We will also stream this seminar via Zoom.
For the link, please contact us: pennmindcore@sas.upenn.edu
Jonathan Phillips
Department of Psychological and Brain Sciences
Dartmouth College
Domain-general modal thought
Much of high-level cognition relies on the ability to determine what the relevant possibilities are in a particular situation. To judge that someone is morally responsible for a given action requires assessing what other actions were available to that person. To decide what caused something to happen requires determining what else could have happened instead. An important but unanswered question is whether each different high-level judgement relies on a domain-specific representation of the possibilities relevant for that judgement, or whether humans have a domain-general way of representing possibilities that is recruited across various forms of high-level cognition.

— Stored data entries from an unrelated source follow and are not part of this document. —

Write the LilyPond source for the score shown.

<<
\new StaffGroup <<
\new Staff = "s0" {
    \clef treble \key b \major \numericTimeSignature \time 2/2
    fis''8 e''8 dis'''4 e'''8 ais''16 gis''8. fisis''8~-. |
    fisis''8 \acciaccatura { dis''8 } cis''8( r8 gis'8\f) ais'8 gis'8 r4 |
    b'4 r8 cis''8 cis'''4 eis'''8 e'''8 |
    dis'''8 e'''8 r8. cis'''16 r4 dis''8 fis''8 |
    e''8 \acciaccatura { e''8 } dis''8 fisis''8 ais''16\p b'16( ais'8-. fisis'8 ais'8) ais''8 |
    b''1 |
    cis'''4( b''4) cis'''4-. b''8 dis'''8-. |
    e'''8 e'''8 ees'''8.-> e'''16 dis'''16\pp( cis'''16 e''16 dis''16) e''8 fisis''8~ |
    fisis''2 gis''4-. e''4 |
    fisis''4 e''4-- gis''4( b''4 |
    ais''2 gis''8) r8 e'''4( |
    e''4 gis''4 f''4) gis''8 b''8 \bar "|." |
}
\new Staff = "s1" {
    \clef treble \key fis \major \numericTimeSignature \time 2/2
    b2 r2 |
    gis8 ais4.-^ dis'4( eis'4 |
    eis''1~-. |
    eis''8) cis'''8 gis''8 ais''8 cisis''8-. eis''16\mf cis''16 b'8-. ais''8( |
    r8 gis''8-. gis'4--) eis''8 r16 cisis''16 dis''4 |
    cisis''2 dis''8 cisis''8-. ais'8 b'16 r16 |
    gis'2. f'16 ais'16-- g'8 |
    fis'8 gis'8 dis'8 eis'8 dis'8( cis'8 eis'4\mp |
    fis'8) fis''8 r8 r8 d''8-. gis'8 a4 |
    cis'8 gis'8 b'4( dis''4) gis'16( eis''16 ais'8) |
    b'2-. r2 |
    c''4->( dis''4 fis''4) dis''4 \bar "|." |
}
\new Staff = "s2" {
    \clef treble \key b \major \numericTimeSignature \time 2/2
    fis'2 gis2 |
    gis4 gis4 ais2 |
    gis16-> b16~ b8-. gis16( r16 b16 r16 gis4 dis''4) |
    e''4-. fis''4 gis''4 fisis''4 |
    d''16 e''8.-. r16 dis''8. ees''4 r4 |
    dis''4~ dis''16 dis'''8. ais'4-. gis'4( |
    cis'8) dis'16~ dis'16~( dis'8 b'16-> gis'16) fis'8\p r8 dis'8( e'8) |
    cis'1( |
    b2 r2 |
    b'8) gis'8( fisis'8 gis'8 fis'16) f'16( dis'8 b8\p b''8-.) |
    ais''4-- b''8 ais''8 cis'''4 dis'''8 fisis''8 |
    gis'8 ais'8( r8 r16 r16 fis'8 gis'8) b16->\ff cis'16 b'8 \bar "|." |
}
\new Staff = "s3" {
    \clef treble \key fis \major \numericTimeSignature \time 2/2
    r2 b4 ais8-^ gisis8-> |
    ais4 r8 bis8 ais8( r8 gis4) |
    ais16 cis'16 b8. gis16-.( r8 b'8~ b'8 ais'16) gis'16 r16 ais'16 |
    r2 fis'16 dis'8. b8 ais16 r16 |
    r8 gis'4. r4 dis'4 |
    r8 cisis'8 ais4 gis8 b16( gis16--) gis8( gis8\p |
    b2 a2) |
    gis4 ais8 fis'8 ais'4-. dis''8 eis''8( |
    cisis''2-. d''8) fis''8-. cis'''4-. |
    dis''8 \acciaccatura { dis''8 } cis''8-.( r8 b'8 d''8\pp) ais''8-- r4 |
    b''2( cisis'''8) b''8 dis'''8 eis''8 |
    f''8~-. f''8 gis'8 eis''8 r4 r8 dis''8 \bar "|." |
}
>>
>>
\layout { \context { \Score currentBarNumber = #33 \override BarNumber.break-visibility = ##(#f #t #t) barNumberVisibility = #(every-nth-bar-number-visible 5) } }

Here, we provide evidence for the latter hypothesis. In this talk, I’ll introduce a general method for empirically measuring the set of possibilities that people consider to be relevant in a particular situation (through sequential sampling), quantitatively characterize what this set of possibilities looks like, and show that the same representation of possibility is recruited across distinct forms of high-level reasoning, namely force judgments, causal judgments and blame attribution. I’ll then illustrate that this domain-general modal representation of possibilities has a particularly interesting set of features: it is both highly flexible (reflecting even relatively small changes in context), and it also seems to be represented in a compact, heuristic manner, rather than being computed on the fly.
A pizza lunch will be served. Please bring your own beverage.